Records provided -

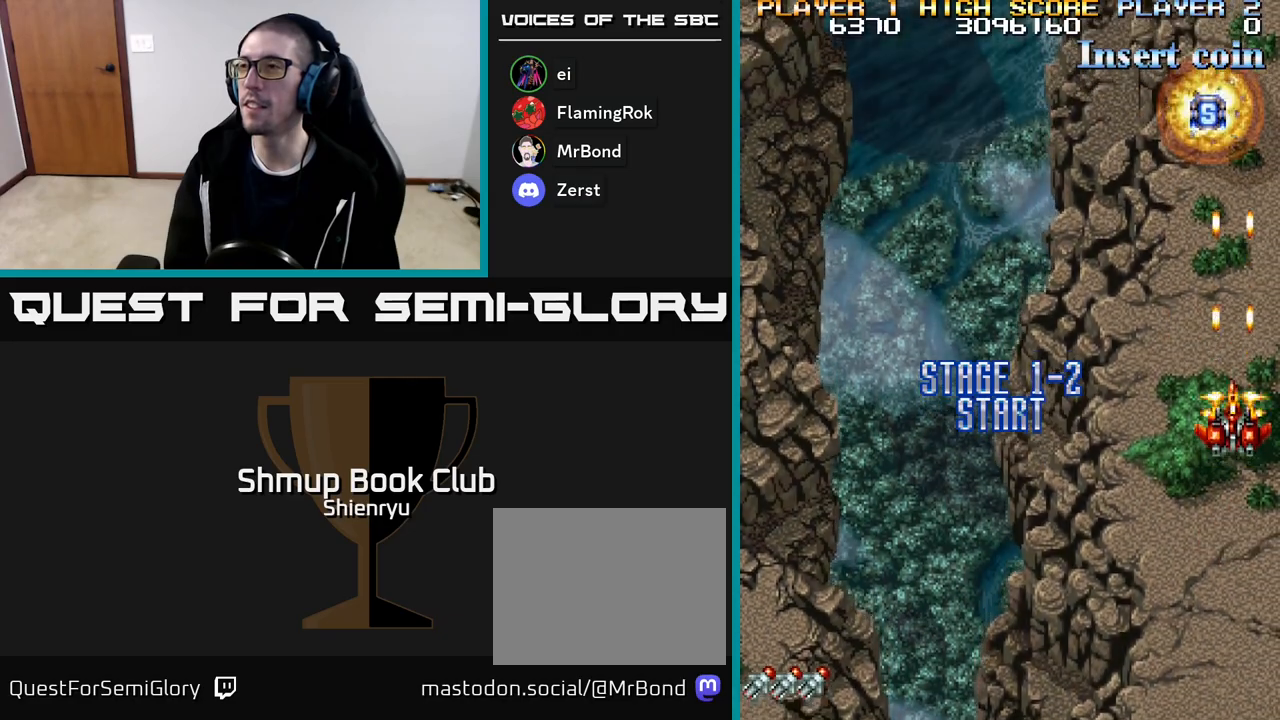
{"buttons": ["R2", "DPAD_UP"], "events": []}
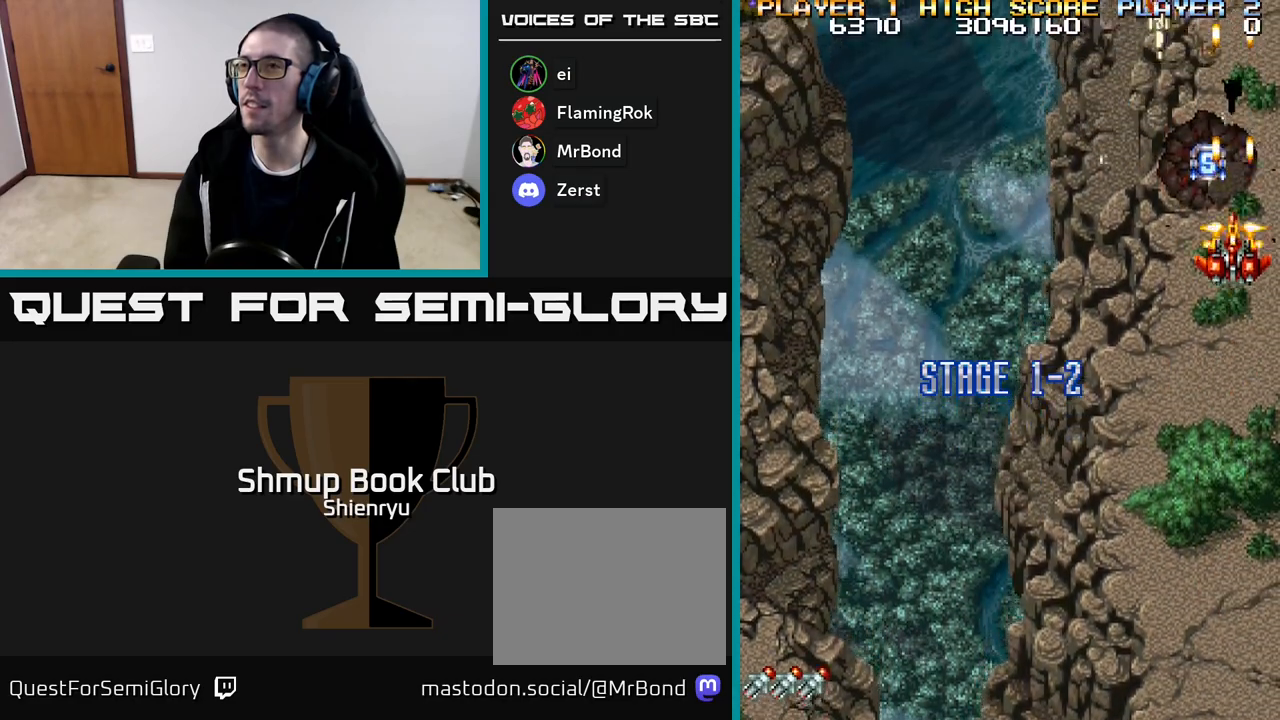
{"buttons": ["R2", "DPAD_DOWN"], "events": [[183, "DPAD_LEFT", "down"], [217, "DPAD_UP", "up"], [283, "DPAD_DOWN", "down"], [317, "DPAD_LEFT", "up"]]}
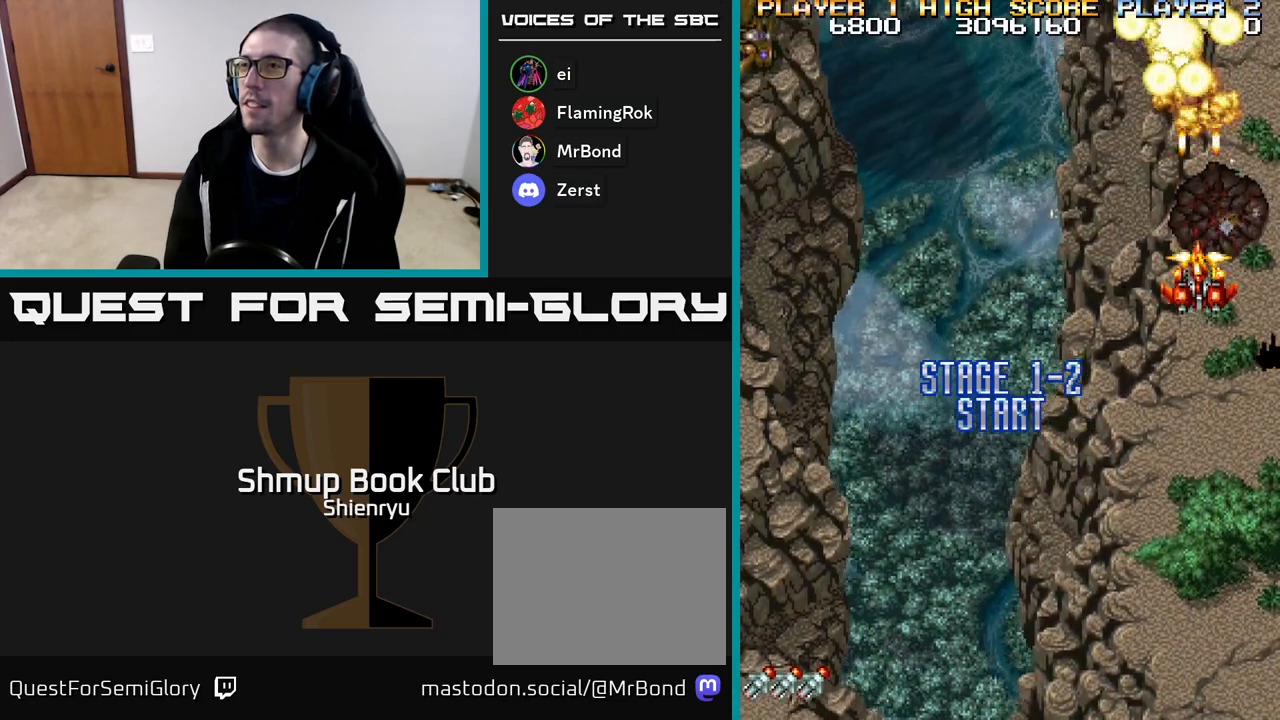
{"buttons": ["R2", "DPAD_DOWN"], "events": []}
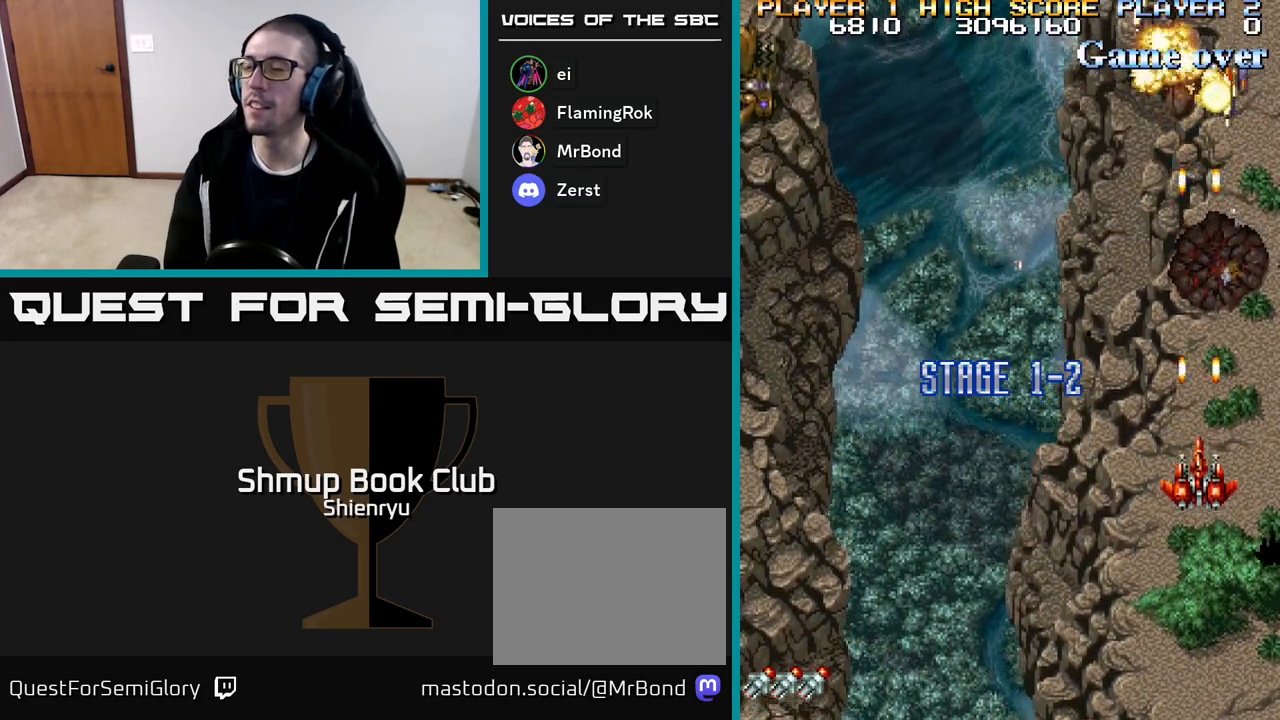
{"buttons": ["R2", "DPAD_LEFT"], "events": [[50, "DPAD_LEFT", "down"], [167, "DPAD_DOWN", "up"]]}
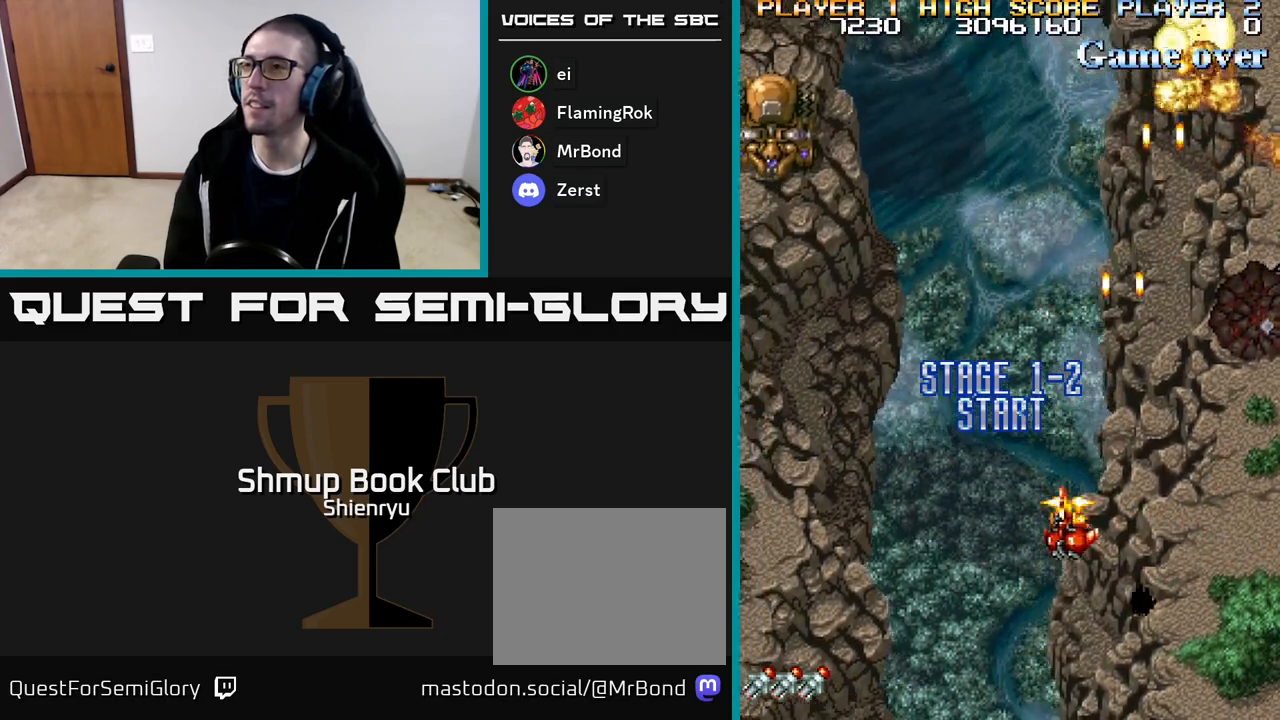
{"buttons": ["R2", "DPAD_LEFT"], "events": []}
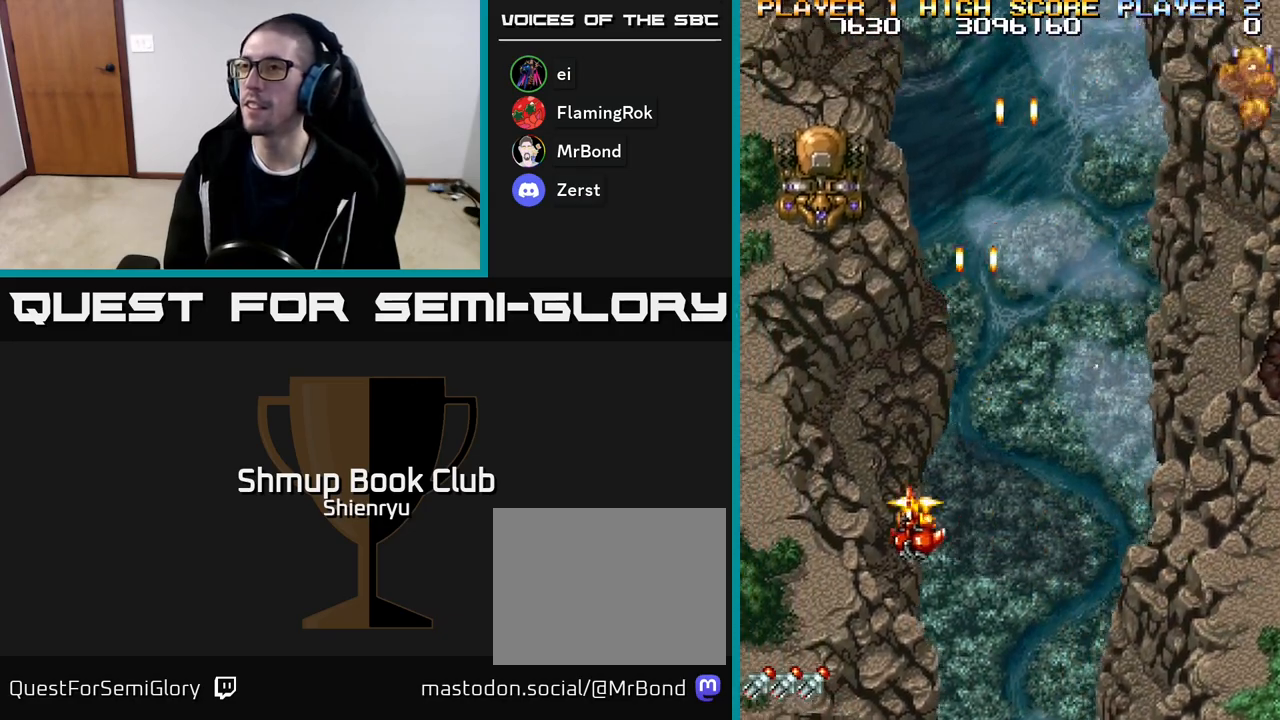
{"buttons": ["R2", "DPAD_RIGHT"], "events": [[233, "DPAD_LEFT", "up"], [250, "DPAD_RIGHT", "down"]]}
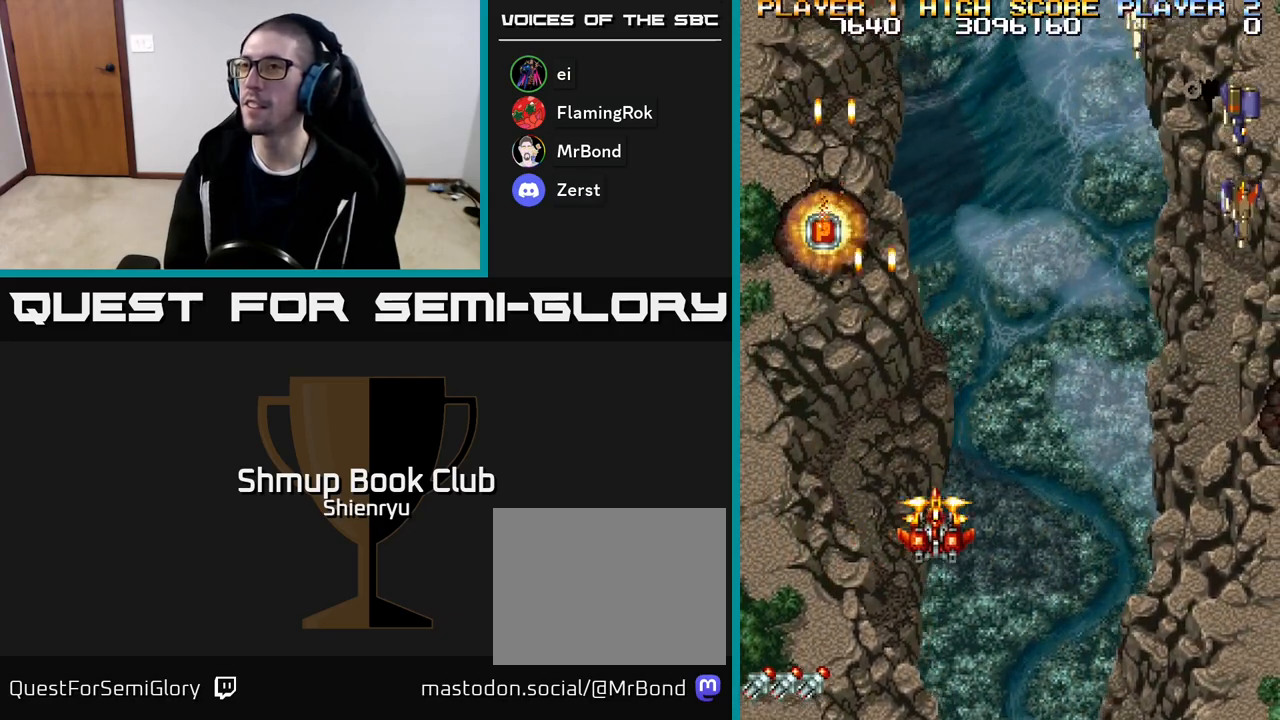
{"buttons": ["R2", "DPAD_RIGHT"], "events": []}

Description of the task -
Leave out the images and transcribe all the records exactly.

Task answer -
{"buttons": ["R2", "DPAD_UP"], "events": []}
{"buttons": ["R2", "DPAD_DOWN"], "events": [[183, "DPAD_LEFT", "down"], [217, "DPAD_UP", "up"], [283, "DPAD_DOWN", "down"], [317, "DPAD_LEFT", "up"]]}
{"buttons": ["R2", "DPAD_DOWN"], "events": []}
{"buttons": ["R2", "DPAD_LEFT"], "events": [[50, "DPAD_LEFT", "down"], [167, "DPAD_DOWN", "up"]]}
{"buttons": ["R2", "DPAD_LEFT"], "events": []}
{"buttons": ["R2", "DPAD_RIGHT"], "events": [[233, "DPAD_LEFT", "up"], [250, "DPAD_RIGHT", "down"]]}
{"buttons": ["R2", "DPAD_RIGHT"], "events": []}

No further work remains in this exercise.